We derive an identity relating the growth exponent of early-time OTOCs, the pre-exponential factor, and a third number called "branching time". The latter is defined within the dynamical mean-field framework, namely, in terms of the retarded kernel. This identity can be used to calculate stringy effects in the SYK and similar models, we also explicitly define "strings" in this context. As another application, we consider an SYK chain.
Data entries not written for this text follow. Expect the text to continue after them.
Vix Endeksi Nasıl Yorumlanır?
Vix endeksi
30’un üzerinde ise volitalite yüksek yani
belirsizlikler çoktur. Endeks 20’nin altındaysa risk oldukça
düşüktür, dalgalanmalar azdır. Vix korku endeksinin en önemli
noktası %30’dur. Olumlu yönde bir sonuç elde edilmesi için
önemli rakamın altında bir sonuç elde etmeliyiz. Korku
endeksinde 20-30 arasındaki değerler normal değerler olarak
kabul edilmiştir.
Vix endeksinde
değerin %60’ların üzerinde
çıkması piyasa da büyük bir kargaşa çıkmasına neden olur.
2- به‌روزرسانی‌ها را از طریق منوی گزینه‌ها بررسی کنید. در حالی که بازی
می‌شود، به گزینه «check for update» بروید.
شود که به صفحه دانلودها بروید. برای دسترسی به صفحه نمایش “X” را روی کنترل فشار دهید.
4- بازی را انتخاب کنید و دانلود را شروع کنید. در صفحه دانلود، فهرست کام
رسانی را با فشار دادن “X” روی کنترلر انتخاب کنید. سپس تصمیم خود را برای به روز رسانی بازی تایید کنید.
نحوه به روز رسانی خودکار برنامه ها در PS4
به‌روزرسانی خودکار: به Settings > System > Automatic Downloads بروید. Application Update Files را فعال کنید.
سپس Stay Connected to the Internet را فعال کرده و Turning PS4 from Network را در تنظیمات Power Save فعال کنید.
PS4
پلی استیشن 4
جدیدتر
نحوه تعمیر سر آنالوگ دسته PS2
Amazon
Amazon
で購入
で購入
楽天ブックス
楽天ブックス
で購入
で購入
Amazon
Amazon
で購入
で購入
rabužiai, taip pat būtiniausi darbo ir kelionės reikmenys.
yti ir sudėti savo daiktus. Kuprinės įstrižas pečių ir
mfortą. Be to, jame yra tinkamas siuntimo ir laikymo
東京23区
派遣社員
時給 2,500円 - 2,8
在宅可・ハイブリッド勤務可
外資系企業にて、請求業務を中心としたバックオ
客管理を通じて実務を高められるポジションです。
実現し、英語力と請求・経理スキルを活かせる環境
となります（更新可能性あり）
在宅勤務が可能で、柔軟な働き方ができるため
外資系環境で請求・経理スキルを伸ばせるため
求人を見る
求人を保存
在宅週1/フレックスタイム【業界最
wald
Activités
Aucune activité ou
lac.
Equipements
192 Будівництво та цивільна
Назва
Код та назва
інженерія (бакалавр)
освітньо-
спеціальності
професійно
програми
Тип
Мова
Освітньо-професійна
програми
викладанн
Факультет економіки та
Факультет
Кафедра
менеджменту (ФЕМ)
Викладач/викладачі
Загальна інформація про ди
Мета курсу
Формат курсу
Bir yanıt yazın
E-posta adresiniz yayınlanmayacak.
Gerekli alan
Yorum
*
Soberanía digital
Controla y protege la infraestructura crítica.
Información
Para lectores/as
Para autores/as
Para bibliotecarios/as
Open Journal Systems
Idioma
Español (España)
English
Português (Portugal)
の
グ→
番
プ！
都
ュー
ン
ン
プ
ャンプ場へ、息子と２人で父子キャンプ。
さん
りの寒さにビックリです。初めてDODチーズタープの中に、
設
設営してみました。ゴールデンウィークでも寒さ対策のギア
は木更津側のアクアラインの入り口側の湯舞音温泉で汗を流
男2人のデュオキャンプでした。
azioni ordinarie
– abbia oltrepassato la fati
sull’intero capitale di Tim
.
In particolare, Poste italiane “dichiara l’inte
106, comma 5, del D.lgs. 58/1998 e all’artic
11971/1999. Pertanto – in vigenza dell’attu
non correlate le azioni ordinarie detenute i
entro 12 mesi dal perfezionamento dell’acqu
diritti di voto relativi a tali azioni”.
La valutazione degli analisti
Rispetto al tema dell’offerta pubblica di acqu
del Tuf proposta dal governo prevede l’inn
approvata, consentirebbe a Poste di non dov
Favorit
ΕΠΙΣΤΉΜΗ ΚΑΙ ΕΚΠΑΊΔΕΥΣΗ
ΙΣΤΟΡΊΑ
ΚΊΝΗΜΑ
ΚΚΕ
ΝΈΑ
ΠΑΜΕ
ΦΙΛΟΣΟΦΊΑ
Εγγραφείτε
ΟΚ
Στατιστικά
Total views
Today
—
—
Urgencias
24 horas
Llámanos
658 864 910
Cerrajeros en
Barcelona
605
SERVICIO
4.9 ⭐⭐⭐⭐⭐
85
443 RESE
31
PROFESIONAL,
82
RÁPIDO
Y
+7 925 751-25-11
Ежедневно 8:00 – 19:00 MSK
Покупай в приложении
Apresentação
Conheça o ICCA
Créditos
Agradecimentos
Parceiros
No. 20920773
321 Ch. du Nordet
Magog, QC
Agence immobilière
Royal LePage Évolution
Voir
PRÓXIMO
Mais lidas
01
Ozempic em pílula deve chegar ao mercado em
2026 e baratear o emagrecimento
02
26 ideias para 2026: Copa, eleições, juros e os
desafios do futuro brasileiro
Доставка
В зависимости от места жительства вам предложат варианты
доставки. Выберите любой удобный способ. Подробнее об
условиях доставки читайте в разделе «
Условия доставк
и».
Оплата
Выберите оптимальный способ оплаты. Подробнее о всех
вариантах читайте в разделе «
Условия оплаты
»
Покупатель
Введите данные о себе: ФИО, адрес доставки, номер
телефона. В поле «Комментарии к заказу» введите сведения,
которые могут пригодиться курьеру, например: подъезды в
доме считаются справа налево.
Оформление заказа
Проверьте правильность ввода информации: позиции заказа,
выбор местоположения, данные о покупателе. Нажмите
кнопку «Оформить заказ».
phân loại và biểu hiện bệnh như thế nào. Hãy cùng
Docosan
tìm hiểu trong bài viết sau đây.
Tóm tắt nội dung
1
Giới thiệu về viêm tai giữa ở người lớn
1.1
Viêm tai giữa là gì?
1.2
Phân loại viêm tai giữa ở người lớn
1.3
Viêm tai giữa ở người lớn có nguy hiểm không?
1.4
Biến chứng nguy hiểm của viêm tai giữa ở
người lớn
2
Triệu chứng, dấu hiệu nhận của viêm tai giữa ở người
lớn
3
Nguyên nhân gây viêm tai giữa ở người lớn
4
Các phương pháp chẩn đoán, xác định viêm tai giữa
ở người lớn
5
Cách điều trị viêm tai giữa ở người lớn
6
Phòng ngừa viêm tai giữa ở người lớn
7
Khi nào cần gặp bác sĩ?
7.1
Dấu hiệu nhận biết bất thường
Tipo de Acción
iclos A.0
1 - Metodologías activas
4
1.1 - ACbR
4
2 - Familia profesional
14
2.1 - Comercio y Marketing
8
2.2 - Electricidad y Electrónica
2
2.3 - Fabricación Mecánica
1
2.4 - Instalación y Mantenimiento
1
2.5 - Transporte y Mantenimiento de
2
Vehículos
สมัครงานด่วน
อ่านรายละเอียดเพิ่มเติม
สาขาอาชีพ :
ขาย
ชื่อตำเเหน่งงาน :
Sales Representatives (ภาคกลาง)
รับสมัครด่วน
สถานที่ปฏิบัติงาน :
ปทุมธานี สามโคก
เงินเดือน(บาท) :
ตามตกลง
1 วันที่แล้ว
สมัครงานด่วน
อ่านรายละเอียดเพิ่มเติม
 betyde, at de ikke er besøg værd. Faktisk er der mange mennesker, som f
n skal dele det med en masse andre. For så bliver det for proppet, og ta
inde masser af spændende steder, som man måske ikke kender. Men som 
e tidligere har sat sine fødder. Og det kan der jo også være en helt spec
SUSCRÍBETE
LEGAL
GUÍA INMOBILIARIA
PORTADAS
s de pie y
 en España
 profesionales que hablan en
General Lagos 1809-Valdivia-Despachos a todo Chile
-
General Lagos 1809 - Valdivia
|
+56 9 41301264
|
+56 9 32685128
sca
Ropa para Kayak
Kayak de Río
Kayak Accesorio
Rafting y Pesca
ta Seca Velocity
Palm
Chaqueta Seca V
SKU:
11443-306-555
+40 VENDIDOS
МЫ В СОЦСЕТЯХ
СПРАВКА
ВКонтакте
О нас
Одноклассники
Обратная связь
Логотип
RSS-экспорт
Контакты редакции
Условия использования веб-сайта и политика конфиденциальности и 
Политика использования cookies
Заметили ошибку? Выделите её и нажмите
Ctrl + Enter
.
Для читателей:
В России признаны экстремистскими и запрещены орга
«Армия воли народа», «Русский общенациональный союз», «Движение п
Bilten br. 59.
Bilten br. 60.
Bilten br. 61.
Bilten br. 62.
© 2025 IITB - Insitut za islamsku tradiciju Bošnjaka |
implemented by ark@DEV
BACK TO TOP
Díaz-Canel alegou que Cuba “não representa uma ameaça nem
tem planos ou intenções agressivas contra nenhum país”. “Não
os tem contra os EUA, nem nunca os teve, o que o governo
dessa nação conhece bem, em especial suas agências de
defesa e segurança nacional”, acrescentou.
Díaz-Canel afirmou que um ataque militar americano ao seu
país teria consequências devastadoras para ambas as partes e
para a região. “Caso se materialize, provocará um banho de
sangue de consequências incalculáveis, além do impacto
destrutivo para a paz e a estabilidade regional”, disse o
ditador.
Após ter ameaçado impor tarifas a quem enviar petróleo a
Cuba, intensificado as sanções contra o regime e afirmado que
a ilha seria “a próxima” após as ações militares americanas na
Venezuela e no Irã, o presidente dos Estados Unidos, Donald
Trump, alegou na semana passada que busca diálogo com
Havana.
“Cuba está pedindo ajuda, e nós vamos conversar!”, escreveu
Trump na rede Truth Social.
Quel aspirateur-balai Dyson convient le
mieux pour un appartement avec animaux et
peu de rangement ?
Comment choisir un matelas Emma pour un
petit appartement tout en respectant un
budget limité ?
If the coupling strength $βJ$ is above a certain threshold and nonlinear (in the magnitude of OTOCs) effects are ignored, the exponent in the butterfly wavefront is exactly $2π/β$.

Figures (4)

• Figure 1: Operators $X_1(\theta_1),\ldots,X_4(\theta_4)$ of complex times $\theta_j=\tau_j+it_j$ on the double Keldysh contour, with $\tau_1,\ldots,\tau_4$ alternating and evenly spaced: (a) The complex coordinate $z=e^{i\theta}$ is used so that points with positive real time $t$ are located inside the unit disk, $|z|=e^{-t}<1$; (b) The contour is drawn such that the real time goes to the left, which is convenient when acting by operators on left. (In this example, $t_1=t_2$ and $t_3=t_4=0$.)
• Figure 4: Graphic solution of the equations $\varkappa(p_1)=1$ and $v_s=i\varkappa(p_s)/p_s=i\varkappa'(p_s)$. The velocity $v_s$ is the slope of the red dashed line. In case (a) it is the actual butterfly velocity; in case (b) the butterfly velocity is equal to $v_1=1/|p_1|$, the slope of the blue line.
• Figure 5: Four regions with different OTOC behavior.
• Figure 7: Stringy state corresponding to a half of a retarded ladder.